Source passage →

▼

Request for Expressions of Interest

WEICan is seeking proposals for innovative research using both its damaged and operating blades to advance wind energy operations.

WEICan Offers

• Available data sets:
  • SCADA
  • Ping acoustic sensors at the turbine base
  • Drone photographs and thermal images
  • Blade drawings/Repair instructions
• Access to up to five damaged wind turbine blades and non-destructive testing on up to 15 operating wind turbine blades
• Research expertise

To Apply

Submit a proposed statement of work by June 30, 2025, outlining

1. Planned use of the blades and its contribution to wind energy advancements, including a timeline of activities, and any proposed partners
2. Company Information, including contact information, name of project contact, and experience/qualifications to carry out the proposed work
3. Budget expectations and funding sources

EOIs will be evaluated based on:

1. Alignment with Project Objectives

The evaluation will assess whether the EOI demonstrates a clear understanding of the project’s goals and requirements, and how the proponent’s expertise and approach can address them. Preference will be given to EOIs that propose novel solutions or improvements over conventional approaches, demonstrate alignment with emerging trends, or introduce new insights, partnerships, or technologies related to blade monitoring. Preference will be given to proposals that have Canadian content.

2. Relevance and Quality of Experience

We will assess the proponent’s technical and management expertise, qualifications, and experience in delivering similar work. This includes prior projects with comparable organizations or within similar sectors. Consideration will also be given to the availability of appropriate resources (e.g., personnel, equipment) to successfully complete the work.

▲

Data provided →
▼

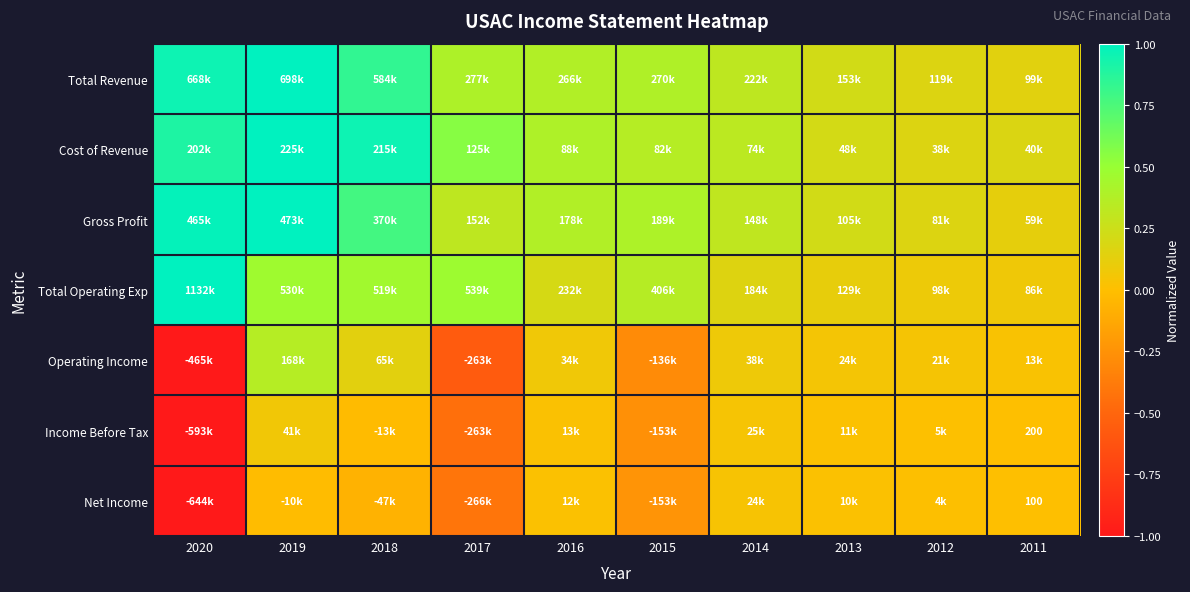

What is the total value across all series at 2014?

1.3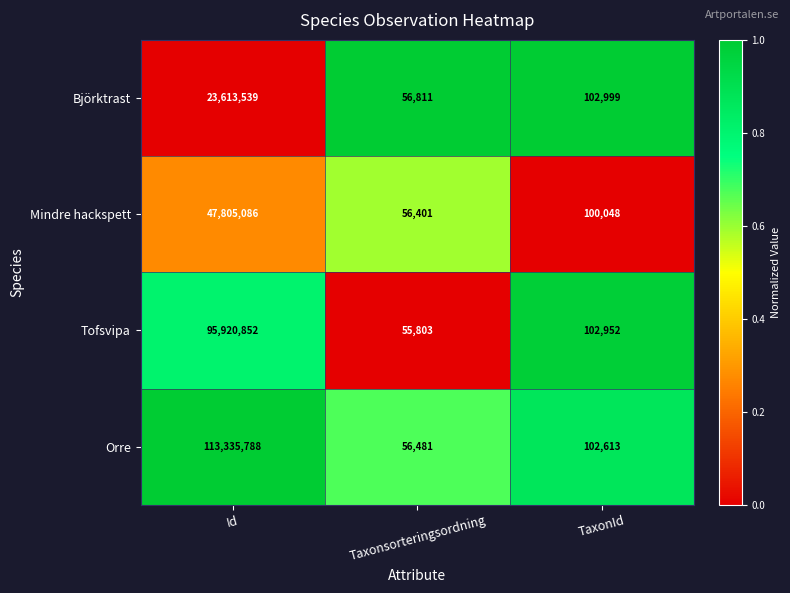

Which series has the largest range (max minus min)?

Orre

▲

Required action 1 → Put this sentence from the WEICan notice into Spanish: "Preference will be given to proposals that have Canadian content."
Required action 2 → Pick up the WEICan notice after its final sentence and write what comes next.
The material has no connection to the WEICan notice.

Answer space 1 → Se dará preferencia a las propuestas que tengan contenido canadiense.

Answer space 2 →
3. Financial Plan

The financial capacity of the proponent to manage and sustain the project will be reviewed. If external funding is required to undertake the work, this must be clearly stated in the EOI, along with any associated risks or contingencies.

Refer all questions and send all proposal materials to:

• Marianne Rodgers
• 902-882-2746 x207
• marianne.rodgers@weican.ca
• Wind Energy Institute of Canada
• 21741 Route 12, Tignish, PE C0B 2B0

WEICan Qualifications

For more than 40 years, WEICan has been leading wind industry research in Canada with a mission to advance the wind energy industry through research testing, innovation, and collaboration. WEICan has many highly qualified staff supporting their wind energy research. Our expert team includes CEO Scott Harper, who oversaw construction of the wind park and has coordinated dozens of R&D projects with industrial clients; Scientific Director Dr. Marianne Rodgers, who has been leading all research activities at WEICan for the past 11 years and has a more than 20 year history in renewable energy research; Manager of Operations Shawn Shea, who has been carrying out operations and maintenance in the wind industry for more than 20 years; and specialists in data analytics, decision support tools, and renewable energy systems.